Once Jules has access to an organization’s repositories, it clones the code contained within to a Google Cloud virtual machine (VM) and makes changes based on user prompts.

As a safety precaution, Jules does not make permanent changes to code before a human has manually approved its decisions - an issue that has caused serious problems for vibe coding users in recent weeks .

When its outputs are completed, Jules presents them as a pull request to the relevant developer, with a breakdown showing its reasoning for the changes it made and the difference between the code in its existing branch and its own proposed code.

Under the hood of the Jules coding agent

Jules is powered by Gemini 2.5 Pro, Google’s flagship LLM which is capable of ‘reasoning’ through complex problems before acting. Boasting a one million token context window, Jules is capable of using large swathes of an organization’s existing code for context.

Google has stated that Jules runs privately by default and is not trained on the private code to which it’s exposed.

Although Jules is free to use, the entry level tier only allows users to complete 15 tasks per day and just three concurrent tasks at any given moment.

Enterprises looking to use it at scale may contact their Google Cloud sales representative to add Google AI Ultra to their Workspace plan. This provides access to Jules for 300 daily tasks, as well as 60 concurrent tasks.

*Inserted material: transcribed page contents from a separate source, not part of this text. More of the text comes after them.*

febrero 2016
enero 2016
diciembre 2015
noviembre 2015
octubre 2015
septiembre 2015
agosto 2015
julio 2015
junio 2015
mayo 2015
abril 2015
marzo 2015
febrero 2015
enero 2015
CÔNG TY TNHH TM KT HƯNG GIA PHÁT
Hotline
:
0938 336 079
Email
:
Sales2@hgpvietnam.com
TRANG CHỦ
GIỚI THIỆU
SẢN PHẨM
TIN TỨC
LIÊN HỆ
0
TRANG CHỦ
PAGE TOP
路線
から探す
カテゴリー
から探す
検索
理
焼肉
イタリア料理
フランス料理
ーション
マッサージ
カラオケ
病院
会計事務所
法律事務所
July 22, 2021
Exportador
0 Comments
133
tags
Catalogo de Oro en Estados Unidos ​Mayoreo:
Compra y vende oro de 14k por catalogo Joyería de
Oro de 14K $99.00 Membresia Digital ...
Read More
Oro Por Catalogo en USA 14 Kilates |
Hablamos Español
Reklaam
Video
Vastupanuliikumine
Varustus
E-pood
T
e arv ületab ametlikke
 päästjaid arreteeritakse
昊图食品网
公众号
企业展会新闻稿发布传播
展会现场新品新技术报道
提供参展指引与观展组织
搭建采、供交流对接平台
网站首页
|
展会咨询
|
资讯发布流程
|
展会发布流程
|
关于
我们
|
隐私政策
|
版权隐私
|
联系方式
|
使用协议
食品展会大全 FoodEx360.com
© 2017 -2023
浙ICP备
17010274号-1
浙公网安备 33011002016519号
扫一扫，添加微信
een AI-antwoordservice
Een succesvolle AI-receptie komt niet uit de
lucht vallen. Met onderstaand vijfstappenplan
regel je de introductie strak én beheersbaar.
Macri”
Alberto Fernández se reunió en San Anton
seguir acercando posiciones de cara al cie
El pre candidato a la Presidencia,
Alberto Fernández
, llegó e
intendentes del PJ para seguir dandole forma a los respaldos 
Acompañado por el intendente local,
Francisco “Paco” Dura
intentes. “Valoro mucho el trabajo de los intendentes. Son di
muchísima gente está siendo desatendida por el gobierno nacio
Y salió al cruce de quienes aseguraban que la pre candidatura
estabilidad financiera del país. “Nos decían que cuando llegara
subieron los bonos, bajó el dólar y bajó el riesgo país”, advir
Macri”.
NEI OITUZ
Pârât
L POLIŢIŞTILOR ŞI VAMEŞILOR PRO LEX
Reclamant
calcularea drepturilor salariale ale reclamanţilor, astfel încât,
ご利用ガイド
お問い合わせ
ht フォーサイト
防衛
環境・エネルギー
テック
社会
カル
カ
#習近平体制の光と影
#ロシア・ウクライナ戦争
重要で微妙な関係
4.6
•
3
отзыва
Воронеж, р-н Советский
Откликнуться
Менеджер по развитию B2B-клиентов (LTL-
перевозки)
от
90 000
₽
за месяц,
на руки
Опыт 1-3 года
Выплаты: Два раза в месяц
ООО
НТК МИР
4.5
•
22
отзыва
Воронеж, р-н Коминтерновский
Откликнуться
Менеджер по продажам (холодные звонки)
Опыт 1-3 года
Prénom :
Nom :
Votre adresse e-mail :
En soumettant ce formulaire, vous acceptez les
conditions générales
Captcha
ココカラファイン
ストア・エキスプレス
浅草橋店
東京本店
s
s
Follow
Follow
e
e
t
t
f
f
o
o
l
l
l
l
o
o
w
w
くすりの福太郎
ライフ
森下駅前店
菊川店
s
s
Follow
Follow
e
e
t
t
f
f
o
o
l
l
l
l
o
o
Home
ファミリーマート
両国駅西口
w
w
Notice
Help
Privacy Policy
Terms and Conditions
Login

Independent developers or other interested users can pay for £18.99 ($19.99) per month for AI Pro, for which they’ll get 100 daily and 15 concurrent tasks, or £234.99 ($249.99) per month for AI Ultra.

Those on paid plans also have priority access to Google’s latest model. In practice, this means all plans currently use Gemini 2.5 Pro, but in the near future subscribers will be able to use more advanced models to power their Jules outputs.

Jules comes with constructive self-criticism

AI-powered coding is becoming increasingly popular, with Google’s own internal code now standing at more than 25% AI-generated and a recent Stack Overflow study finding that 84% of software developers now use AI .

But nearly half (46%) of respondents to the same study said they don’t trust AI accuracy, while three-quarters (75.3%) said they would turn to co-workers when they don’t trust AI answers.

AI-generated code also comes with inherent risks and limitations. Almost half of the code generated with leading models contains vulnerabilities , according to recent research by Veracode, including cross-site scripting (XSS) and SQL injection flaws.

To address these concerns, Google has also released a ‘critic’ feature within Jules, which subjects all proposed changes to adversarial reviews at point of generation in an attempt to ensure the code generated by the agent is as robust and efficient as possible.

When the critic detects code that needs to be redone, it sends it back to Jules to be improved. Google gave the example of code that includes a subtle logic error being handed back to Jules with the explanation: “Output matches expected cases but fails on unseen inputs”.

Google differentiated the critic from linters, common code analysis tools that can be found in coding agents from competitors such as OpenAI’s Codex , due to its ability to judge code relative to the user’s context and intent rather than assessing code quality based on presets.

It added that in the future the critic will become an agent in its own right, with the ability to draw on tools such as an AI code interpreter or search engines to gain more context on code, as well as to trigger criticism of code generation at multiple points throughout Jules’ reasoning process.

These ambitions are due to be realized in future versions, with no announced release timeframe.

“Our goal is fewer slop PRs, better test coverage, stronger security,” Google wrote in its blog post announcing the feature.